## Packages and configuration

In [None]:
from statsbombpy import sb
import pandas as pd
from mplsoccer import VerticalPitch,Pitch
from highlight_text import ax_text, fig_text
from matplotlib.colors import LinearSegmentedColormap
import matplotlib.pyplot as plt
import matplotlib.patheffects as path_effects
import seaborn as sns
import pprint

## Load Competiton, Match, and Event Data from statsbombpy

In [None]:
pd.set_option('display.max_columns', None)
pd.set_option('display.width', None)

# Call statsbombpy API to get all free competitions, then chec Women's comps
free_comps = sb.competitions()
women_comps = free_comps[free_comps['competition_gender'] == 'female']
women_comps

# EUROS

In [None]:
pd.set_option('display.max_columns', None)
pd.set_option('display.width', None)

matches_euros = sb.matches(competition_id=53, season_id=315)
matches_euros.head(2)

### EUROS final - events

In [None]:
final_match = matches_euros[matches_euros['competition_stage'] == 'Final'].iloc[0]
final_match_id = final_match['match_id']

events_df = sb.events(match_id=final_match_id)

In [None]:
shots_df = events_df[events_df['type'] == 'Shot'].copy()

# Mark goals
shots_df['goal'] = shots_df['shot_outcome'].apply(lambda x: 1 if x == 'Goal' else 0)

In [None]:
# LINEUP

# Select first two Starting XI rows
xi_rows = events_df.loc[events_df['type'] == 'Starting XI'].iloc[:2]

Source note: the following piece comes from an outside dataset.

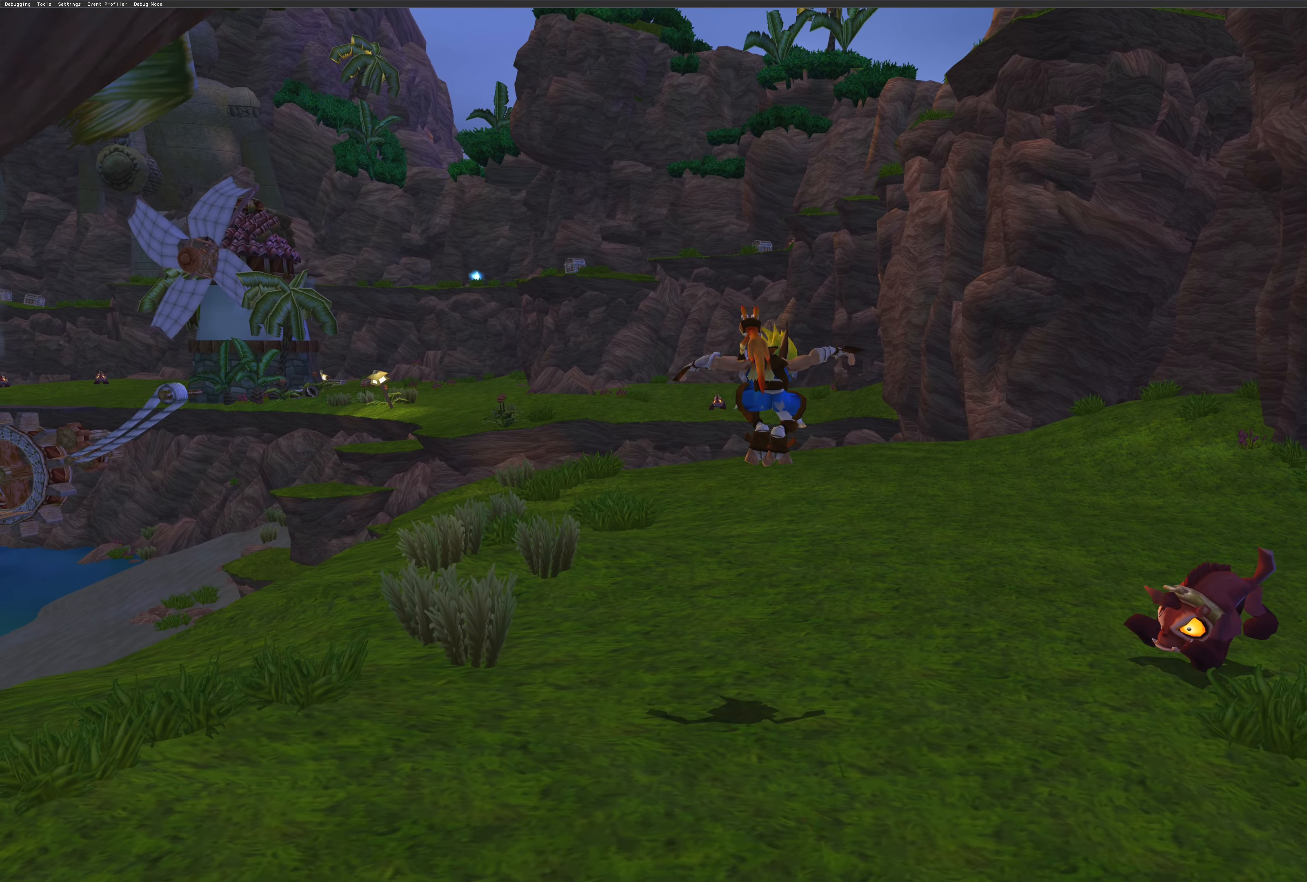
{"buttons": [], "left_stick": "up", "right_stick": "center", "events": []}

# Create an empty list to store DataFrames
lineups = []

for _, xi_row in xi_rows.iterrows():
    tactics = xi_row['tactics']
    lineup_df = pd.DataFrame(tactics['lineup'])
    
    # Extract player and position info
    lineup_df['player_id'] = lineup_df['player'].apply(lambda x: x['id'])
    lineup_df['player'] = lineup_df['player'].apply(lambda x: x['name'])
    
    lineup_df['position_id'] = lineup_df['position'].apply(lambda x: x['id'])
    lineup_df['position'] = lineup_df['position'].apply(lambda x: x['name'])
    
    # Add team and formation
    lineup_df['team'] = xi_row['team']
    
    lineups.append(lineup_df)

# Combine home and away into one DataFrame
lineup_df = pd.concat(lineups, ignore_index=True)

lineup_df_euros = lineup_df

In [None]:
# Filter shots up to minute 120 (to exclude penalties)
shots_up_to_120 = shots_df[shots_df['minute'] < 120]

# Calculate total xG, goals, number of shots, and avg xG per shot for each player
player_xg_summary = shots_up_to_120.groupby(['player', 'team']).agg(
    shots=('shot_statsbomb_xg', 'count'),
    total_xg=('shot_statsbomb_xg', 'sum'),
    xg_per_shot=('shot_statsbomb_xg', 'mean'),
    goals=('goal', 'sum')
).sort_values('total_xg', ascending=False)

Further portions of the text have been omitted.